**Task requirements**
Going through the data, count each line that has the word "effects". Reply with the total and nothing more.

**Given entries**
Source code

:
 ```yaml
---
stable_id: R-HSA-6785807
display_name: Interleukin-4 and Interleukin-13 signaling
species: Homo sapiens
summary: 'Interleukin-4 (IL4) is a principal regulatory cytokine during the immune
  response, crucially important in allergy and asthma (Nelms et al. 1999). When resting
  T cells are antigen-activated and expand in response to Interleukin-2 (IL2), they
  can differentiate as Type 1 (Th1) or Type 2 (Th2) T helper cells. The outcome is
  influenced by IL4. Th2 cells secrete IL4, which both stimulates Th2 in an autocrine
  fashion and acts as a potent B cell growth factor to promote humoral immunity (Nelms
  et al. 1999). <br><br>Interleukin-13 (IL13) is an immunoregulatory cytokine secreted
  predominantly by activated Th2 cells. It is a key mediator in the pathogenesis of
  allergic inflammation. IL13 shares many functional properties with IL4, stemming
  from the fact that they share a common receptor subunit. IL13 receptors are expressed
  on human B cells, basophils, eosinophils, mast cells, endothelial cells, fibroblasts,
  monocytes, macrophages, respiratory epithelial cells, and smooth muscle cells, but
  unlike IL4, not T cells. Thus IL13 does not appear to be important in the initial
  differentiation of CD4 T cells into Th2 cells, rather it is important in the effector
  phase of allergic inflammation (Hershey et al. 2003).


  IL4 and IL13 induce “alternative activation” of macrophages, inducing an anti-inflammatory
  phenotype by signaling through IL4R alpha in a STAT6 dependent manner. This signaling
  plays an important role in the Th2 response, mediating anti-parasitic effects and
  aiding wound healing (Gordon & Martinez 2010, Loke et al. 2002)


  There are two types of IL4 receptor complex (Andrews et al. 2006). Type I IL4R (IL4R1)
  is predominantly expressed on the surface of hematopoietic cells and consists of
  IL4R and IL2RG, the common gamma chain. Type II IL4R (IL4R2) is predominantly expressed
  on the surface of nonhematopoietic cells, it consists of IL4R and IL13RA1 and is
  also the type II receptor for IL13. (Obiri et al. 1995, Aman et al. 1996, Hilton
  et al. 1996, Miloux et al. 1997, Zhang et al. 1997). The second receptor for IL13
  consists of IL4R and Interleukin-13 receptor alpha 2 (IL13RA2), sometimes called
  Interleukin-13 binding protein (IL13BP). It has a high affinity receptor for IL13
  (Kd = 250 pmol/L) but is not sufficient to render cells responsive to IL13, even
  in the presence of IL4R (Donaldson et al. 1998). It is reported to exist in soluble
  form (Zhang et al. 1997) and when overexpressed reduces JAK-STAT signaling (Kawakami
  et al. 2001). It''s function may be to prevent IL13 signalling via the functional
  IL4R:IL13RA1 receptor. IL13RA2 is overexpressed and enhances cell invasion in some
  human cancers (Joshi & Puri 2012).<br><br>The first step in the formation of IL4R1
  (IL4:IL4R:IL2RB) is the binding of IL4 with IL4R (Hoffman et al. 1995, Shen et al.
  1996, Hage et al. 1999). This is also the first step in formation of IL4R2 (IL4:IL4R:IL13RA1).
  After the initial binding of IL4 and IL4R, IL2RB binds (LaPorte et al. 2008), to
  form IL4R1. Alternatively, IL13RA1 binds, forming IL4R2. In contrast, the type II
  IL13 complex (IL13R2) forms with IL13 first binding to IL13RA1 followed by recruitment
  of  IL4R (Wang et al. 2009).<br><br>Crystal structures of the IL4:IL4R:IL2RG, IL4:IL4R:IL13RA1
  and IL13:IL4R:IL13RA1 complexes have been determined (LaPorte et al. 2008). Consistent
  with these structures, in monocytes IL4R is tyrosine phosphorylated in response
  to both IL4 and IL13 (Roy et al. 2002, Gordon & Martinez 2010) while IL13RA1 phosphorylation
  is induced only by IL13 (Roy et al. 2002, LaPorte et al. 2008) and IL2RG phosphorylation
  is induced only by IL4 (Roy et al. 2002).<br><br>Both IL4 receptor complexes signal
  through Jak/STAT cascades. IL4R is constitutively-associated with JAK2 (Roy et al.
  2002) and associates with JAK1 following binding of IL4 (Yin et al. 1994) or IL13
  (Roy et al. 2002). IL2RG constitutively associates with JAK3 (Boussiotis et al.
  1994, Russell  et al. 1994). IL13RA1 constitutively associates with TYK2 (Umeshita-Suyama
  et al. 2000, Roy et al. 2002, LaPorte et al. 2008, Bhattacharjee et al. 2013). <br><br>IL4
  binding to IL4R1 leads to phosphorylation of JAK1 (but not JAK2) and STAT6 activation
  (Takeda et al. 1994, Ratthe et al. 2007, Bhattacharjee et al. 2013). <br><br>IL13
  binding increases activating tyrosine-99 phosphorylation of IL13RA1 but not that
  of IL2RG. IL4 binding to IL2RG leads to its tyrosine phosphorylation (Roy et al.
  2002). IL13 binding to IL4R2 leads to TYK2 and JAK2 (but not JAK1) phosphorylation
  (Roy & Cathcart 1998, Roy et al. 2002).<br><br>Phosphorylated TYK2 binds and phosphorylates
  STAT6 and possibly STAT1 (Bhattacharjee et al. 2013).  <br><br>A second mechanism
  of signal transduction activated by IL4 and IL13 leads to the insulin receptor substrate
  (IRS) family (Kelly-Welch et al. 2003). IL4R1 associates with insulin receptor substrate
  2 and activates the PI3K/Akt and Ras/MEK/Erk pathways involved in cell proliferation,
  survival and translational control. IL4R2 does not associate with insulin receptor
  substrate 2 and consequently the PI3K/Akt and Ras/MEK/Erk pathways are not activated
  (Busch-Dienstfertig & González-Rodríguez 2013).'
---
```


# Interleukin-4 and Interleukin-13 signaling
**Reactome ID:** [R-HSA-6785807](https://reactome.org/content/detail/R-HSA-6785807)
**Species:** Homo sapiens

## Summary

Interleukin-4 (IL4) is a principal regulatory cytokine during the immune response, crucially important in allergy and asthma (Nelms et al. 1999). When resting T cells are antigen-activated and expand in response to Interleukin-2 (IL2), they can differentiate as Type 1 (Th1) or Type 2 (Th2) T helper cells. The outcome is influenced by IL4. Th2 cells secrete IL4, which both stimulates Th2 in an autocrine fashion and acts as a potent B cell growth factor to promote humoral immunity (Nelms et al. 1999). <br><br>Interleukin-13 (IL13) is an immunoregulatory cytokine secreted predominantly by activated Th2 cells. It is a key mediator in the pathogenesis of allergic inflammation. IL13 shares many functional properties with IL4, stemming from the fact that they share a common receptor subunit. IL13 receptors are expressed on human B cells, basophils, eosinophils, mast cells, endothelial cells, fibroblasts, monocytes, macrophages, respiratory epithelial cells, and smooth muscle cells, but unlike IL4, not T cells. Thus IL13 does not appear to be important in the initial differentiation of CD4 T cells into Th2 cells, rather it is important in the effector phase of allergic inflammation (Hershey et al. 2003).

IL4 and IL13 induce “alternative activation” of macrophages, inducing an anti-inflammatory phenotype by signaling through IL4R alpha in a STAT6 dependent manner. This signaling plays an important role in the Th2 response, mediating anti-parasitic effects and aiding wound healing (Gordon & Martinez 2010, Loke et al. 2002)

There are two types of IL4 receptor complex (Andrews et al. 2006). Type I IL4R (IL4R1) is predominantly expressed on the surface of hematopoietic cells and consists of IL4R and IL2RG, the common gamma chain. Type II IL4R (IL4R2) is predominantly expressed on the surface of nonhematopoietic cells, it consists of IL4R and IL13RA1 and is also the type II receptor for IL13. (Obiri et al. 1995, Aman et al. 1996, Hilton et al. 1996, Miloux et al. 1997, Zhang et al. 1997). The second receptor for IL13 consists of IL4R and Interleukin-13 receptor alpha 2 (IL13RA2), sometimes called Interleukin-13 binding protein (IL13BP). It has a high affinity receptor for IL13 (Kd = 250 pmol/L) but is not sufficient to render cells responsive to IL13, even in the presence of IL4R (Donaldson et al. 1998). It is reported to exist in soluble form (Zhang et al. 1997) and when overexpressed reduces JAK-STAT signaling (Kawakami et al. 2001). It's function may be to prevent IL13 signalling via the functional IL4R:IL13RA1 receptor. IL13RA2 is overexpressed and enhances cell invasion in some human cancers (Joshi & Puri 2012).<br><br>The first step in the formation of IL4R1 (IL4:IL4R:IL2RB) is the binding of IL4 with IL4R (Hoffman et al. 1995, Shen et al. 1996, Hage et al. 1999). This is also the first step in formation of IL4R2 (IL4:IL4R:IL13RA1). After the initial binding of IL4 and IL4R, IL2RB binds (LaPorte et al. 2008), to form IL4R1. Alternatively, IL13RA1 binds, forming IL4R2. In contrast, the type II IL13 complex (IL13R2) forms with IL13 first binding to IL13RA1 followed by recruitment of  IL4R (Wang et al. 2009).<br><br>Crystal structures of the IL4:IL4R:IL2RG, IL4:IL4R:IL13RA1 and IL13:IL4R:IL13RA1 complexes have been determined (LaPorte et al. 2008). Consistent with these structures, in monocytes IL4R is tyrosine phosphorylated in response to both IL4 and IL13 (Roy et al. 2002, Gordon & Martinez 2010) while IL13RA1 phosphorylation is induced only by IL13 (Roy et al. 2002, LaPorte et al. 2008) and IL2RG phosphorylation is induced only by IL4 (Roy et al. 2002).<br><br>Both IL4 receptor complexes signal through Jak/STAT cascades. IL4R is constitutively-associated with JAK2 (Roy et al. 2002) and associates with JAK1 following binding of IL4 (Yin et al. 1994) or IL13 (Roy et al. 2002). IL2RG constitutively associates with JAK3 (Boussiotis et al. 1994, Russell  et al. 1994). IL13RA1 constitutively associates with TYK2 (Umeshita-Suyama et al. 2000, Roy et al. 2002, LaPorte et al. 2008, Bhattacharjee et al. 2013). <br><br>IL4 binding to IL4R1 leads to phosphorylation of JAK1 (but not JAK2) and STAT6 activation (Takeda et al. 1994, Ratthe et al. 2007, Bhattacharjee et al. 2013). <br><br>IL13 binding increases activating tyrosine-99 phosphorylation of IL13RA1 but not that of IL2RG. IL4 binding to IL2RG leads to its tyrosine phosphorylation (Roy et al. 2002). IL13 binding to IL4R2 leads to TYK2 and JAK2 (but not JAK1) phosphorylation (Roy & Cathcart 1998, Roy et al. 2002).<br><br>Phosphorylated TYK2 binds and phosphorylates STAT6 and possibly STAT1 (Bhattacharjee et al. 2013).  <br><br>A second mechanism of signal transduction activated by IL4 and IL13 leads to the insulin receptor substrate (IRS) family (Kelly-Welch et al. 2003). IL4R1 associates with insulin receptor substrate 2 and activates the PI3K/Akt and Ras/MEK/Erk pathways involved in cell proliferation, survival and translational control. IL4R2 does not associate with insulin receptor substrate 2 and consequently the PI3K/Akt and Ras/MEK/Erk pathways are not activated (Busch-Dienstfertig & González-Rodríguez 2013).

**Answer to this exercise**
2